■ REQUIRED WORK
Show each line of the records below that contains the string "electricguitarclean". Case must match.

■ INFORMATION SUPPLIED
▼▼▼
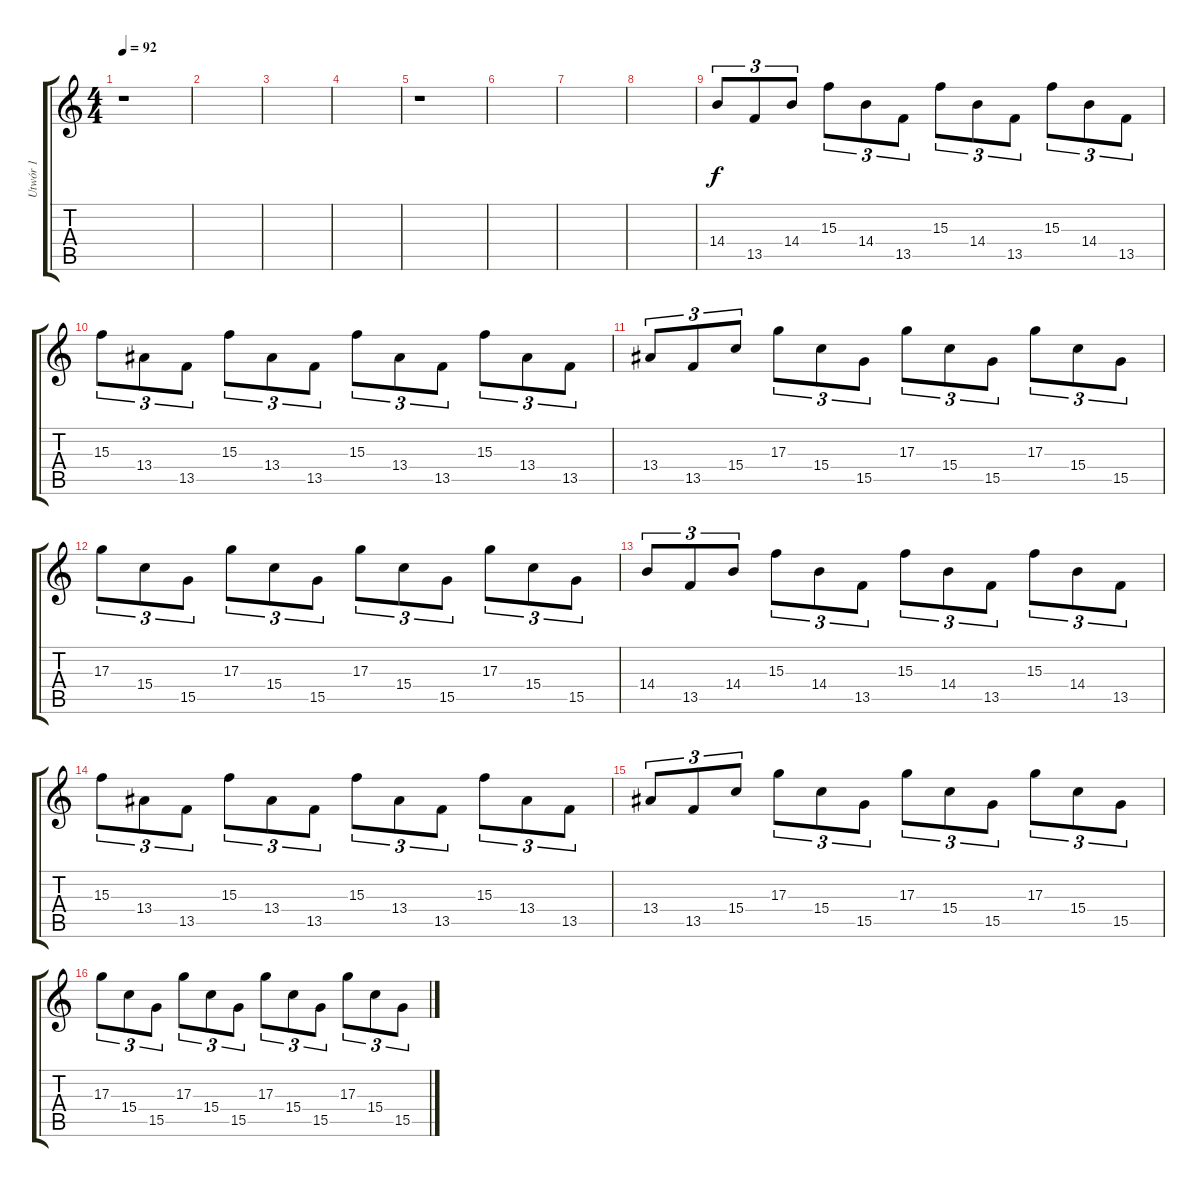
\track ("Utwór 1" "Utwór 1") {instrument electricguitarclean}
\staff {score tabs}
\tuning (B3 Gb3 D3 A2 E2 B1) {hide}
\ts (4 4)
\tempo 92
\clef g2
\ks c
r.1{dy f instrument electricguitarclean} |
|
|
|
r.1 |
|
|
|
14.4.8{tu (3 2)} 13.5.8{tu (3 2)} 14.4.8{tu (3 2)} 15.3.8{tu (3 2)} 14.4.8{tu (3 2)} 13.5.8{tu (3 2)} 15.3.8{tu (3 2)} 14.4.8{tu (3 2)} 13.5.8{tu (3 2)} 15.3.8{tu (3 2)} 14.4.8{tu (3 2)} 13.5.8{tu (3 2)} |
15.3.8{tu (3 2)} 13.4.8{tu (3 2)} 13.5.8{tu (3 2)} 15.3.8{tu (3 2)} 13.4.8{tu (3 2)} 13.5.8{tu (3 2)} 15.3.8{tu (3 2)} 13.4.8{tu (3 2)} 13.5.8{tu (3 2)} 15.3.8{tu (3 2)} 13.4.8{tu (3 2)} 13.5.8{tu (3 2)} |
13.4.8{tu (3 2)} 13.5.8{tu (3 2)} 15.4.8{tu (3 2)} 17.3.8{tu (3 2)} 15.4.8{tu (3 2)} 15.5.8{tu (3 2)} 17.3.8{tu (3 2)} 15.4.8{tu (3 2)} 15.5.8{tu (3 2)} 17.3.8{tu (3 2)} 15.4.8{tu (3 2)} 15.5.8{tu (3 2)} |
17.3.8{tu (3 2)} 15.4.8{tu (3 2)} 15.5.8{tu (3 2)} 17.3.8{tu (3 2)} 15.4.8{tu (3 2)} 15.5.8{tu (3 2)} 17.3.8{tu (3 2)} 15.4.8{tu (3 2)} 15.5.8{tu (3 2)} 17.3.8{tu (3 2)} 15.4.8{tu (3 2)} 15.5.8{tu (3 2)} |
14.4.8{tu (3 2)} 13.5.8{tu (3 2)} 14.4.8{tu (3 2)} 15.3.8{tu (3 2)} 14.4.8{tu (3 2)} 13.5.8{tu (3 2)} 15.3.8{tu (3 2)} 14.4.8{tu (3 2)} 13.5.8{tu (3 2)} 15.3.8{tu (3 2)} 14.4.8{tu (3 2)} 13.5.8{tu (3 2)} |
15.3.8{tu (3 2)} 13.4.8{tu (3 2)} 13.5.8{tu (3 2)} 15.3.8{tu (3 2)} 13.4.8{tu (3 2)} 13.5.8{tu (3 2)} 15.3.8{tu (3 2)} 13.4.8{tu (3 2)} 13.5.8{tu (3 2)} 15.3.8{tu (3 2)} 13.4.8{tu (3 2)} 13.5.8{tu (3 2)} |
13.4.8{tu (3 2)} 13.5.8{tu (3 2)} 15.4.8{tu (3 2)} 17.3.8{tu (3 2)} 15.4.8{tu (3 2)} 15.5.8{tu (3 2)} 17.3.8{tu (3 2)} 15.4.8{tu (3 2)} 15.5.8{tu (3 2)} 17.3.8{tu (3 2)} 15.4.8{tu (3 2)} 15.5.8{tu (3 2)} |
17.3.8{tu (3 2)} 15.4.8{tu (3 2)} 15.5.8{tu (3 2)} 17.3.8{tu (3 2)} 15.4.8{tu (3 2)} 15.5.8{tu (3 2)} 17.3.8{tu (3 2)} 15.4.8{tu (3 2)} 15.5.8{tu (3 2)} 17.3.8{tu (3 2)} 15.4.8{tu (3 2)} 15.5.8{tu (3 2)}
▲▲▲
■ IN RESPONSE
\track ("Utwór 1" "Utwór 1") {instrument electricguitarclean}
r.1{dy f instrument electricguitarclean} |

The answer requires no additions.